Depuis que Dominic Demers a réalisé que ses pointes de tarte seraient assurément plus petites que prévu, il se bat pour que les changements à son contrat soient déclarés illégaux. Rien dans la documentation fournie au départ ne lui permettait de croire que l’essence même de son REEE collectif pouvait changer.

On m’a vendu l’attrition. Si j’avais pu me douter qu’ils enlèveraient l’attrition, je serais allé à la banque ouvrir un REEE. Il n’y avait plus d’avantages distinctifs.

Dominic Demers, entrepreneur et père de quatre filles

Le hic, c’est que les clients mécontents, une fois les votes passés, ne pouvaient pas quitter le navire et transférer leur argent dans un REEE ouvert à la banque. Les départs sont tellement pénalisants que ce n’est pas une option. « Je suis prise dans un mauvais placement. Quand je cotise, à tous les mois, ça me brise le cœur », m’a confié Julie Tanguy.
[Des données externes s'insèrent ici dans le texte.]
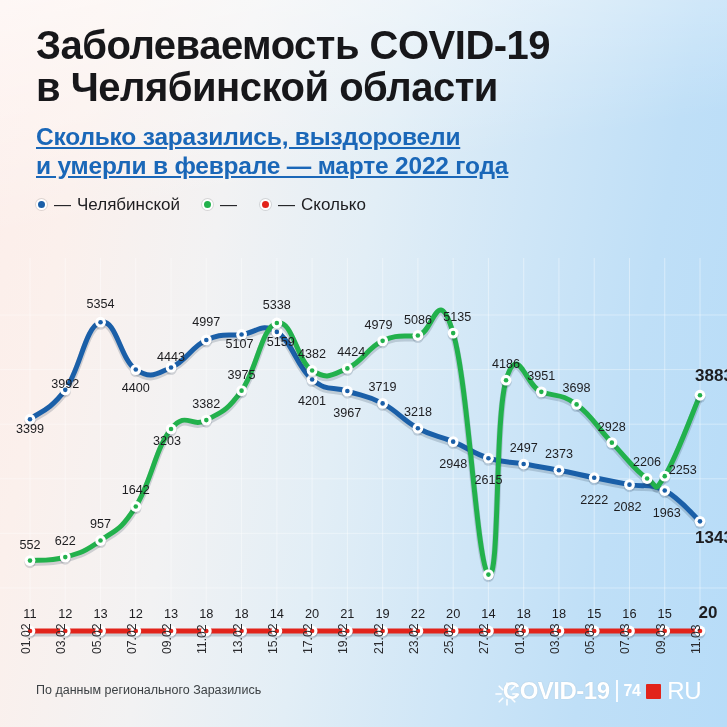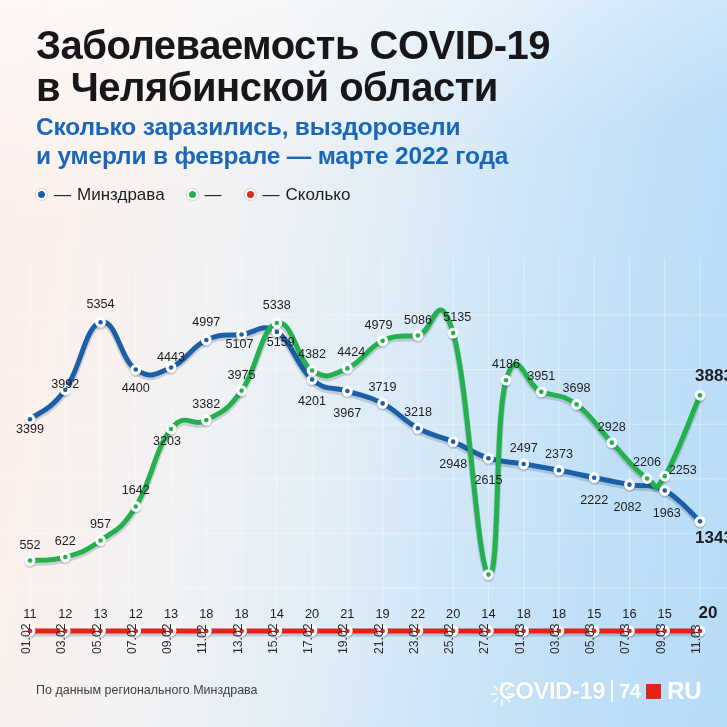"Сколько заразились, выздоровели" .subtitle { margin: 4px 0 0 0 -> 14px 0 0 0; text-decoration: none -> underline }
Tous les autres parents rencontrés dans les corridors du palais de justice m’ont aussi parlé de ce sentiment désagréable d’être « menottés » à une organisation qui a « dénaturé » le REEE de leur enfant en en modifiant radicalement le fonctionnement.

Le représentant de Kaleido, Hugo Côté, n’a pas voulu me parler « par respect pour le processus judiciaire ». Il doit soumettre son argumentaire mercredi, ce qui risque d’être fort instructif et révélateur des valeurs qui animent aujourd’hui l’organisation.

Une version précédente de ce texte mentionnait que le représentant des demandeurs est Dominic Bonin. Or, il s’agit plutôt de Dominic Demers. M. Bonin est l’un des 90 clients de Kaleido faisant partie du recours. Nos excuses.